В их поздравлениях ощущалась некоторая брезгливость. Кроме того, коллеги сочли необходимым напомнить мне о печальных реалиях профессии. Эпоха не благоволила к каллиграфам. Ататюрк перевел типографии на латиницу, что не способствовало расцвету этого древнего искусства. Типографские прессы работали теперь безостановочно, даже в Рамадан. Свинцовые буквы бесперебойно ложились на лист, а каллиграфы по-прежнему работали затаив дыхание, макая в чернильницу калам и водя им по бумаге. Мне также рассказали про восстание религиозных фанатиков и про демонстрацию протеста, прошедшую в Стамбуле несколькими годами ранее. Ее участники несли гроб, заполненный мертвыми каламами.

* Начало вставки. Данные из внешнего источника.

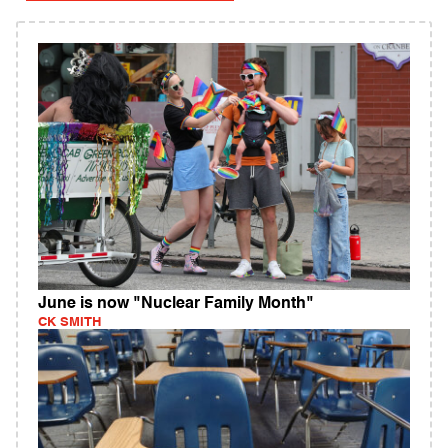
June is now "Nuclear Family Month"
CK SMITH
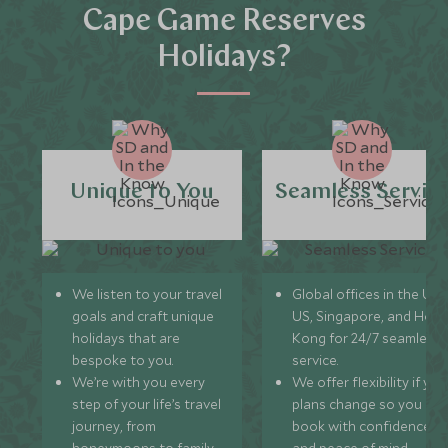
Cape Game Reserves
Holidays?
Unique to You
Seamless Servic
We listen to your travel
Global offices in the UK,
goals and craft unique
US, Singapore, and Hon
holidays that are
Kong for 24/7 seamless
bespoke to you.
service.
We’re with you every
We offer flexibility if you
step of your life’s travel
plans change so you ca
journey, from
book with confidence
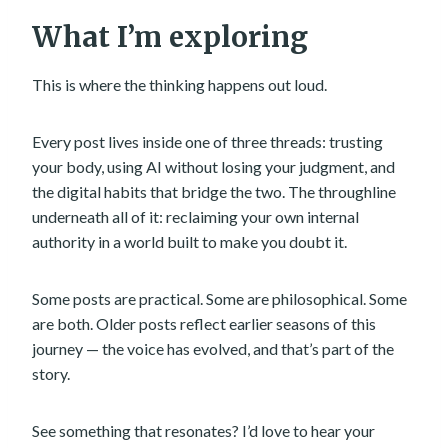
What I’m exploring
This is where the thinking happens out loud.
Every post lives inside one of three threads: trusting
your body, using AI without losing your judgment, and
the digital habits that bridge the two. The throughline
underneath all of it: reclaiming your own internal
authority in a world built to make you doubt it.
Some posts are practical. Some are philosophical. Some
are both. Older posts reflect earlier seasons of this
journey — the voice has evolved, and that’s part of the
story.
See something that resonates? I’d love to hear your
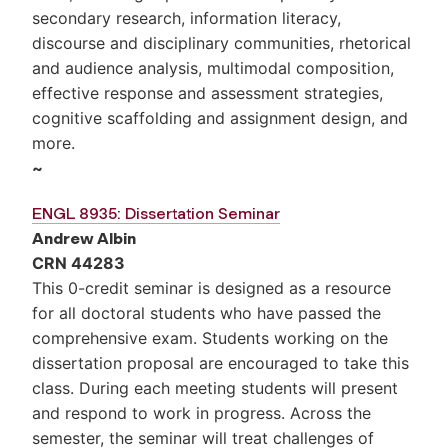
secondary research, information literacy,
discourse and disciplinary communities, rhetorical
and audience analysis, multimodal composition,
effective response and assessment strategies,
cognitive scaffolding and assignment design, and
more.
~
ENGL 8935: Dissertation Seminar
Andrew Albin
CRN 44283
This 0-credit seminar is designed as a resource
for all doctoral students who have passed the
comprehensive exam. Students working on the
dissertation proposal are encouraged to take this
class. During each meeting students will present
and respond to work in progress. Across the
semester, the seminar will treat challenges of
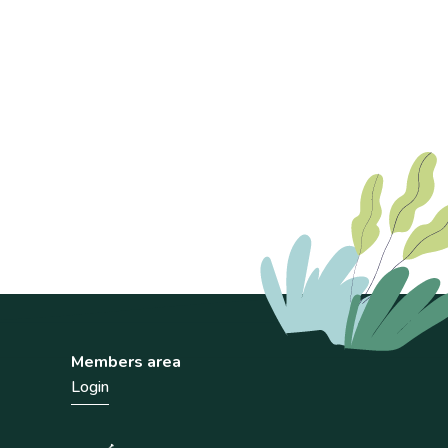
Members area
Login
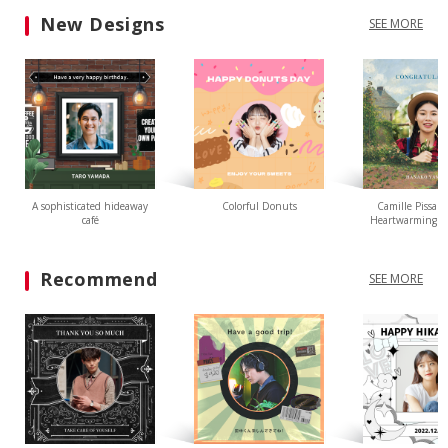
New Designs
SEE MORE
A sophisticated hideaway
Colorful Donuts
Camille Pissarr
café
Heartwarming L
Recommend
SEE MORE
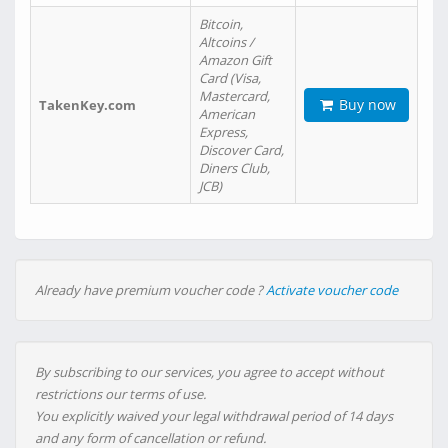
Bitcoin,
Altcoins /
Amazon Gift
Card (Visa,
Mastercard,
Buy now
TakenKey.com
American
Express,
Discover Card,
Diners Club,
JCB)
Already have premium voucher code ?
Activate voucher code
By subscribing to our services, you agree to accept without
restrictions our terms of use.
You explicitly waived your legal withdrawal period of 14 days
and any form of cancellation or refund.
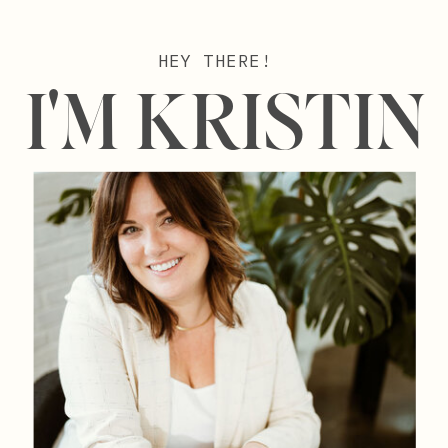
HEY THERE!
I'M KRISTIN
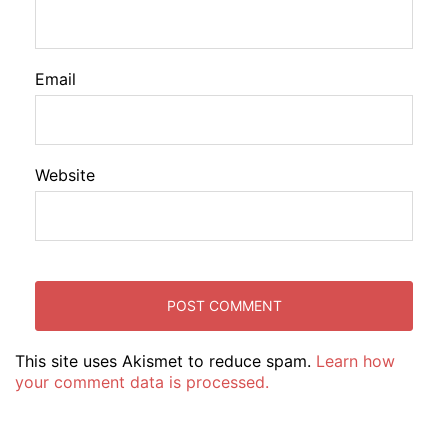
Email
Website
This site uses Akismet to reduce spam.
Learn how
your comment data is processed.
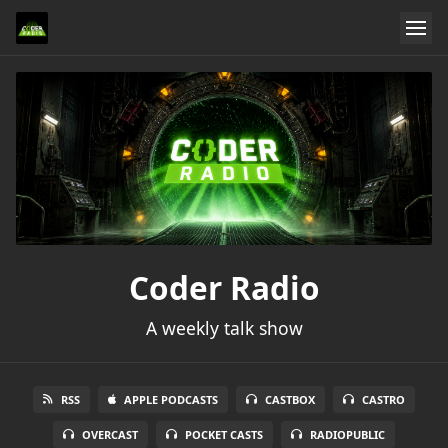
Coder Radio
A weekly talk show
RSS
APPLE PODCASTS
CASTBOX
CASTRO
OVERCAST
POCKET CASTS
RADIOPUBLIC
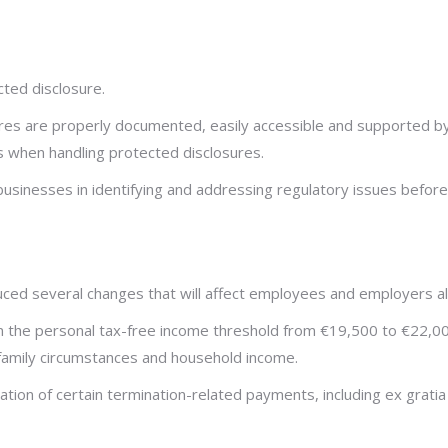
ted disclosure.
s are properly documented, easily accessible and supported by cl
s when handling protected disclosures.
sinesses in identifying and addressing regulatory issues before 
ced several changes that will affect employees and employers al
in the personal tax-free income threshold from €19,500 to €22,0
o family circumstances and household income.
ation of certain termination-related payments, including ex gra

Единственное, что омрачало мое счастье, были упреки мужа, забрасывавшего меня письмами. Но по сравнению с теплым приемом, оказанным мне в академии, его разочарование мало меня волновало. Новое назначение привлекло ко мне внимание великой оттоманской каллиграфки, умершей в прошлом веке. Эсма Ибрет Ханим, ученица великого Махмуда Селладина Эфенди, светозарными буквами вывела свое имя на освещенной лунным сиянием стене. Тонкая золотая пыль, совсем как на ее каллиграфических работах, замерцала по всей моей комнате. Теперь мне покровительствуют двое каллиграфов, заключила я. В моем жилище Эсма чувствовала себя как дома, потому что жила неподалеку, в Иставрозе, и могла наблюдать из окна, как над нашим кварталом восходит луна. Бейлербей, расположенный на азиатском берегу Босфора, был в почете у каллиграфов, ибо арабский алфавит прежде всего был освоен на азиатской земле.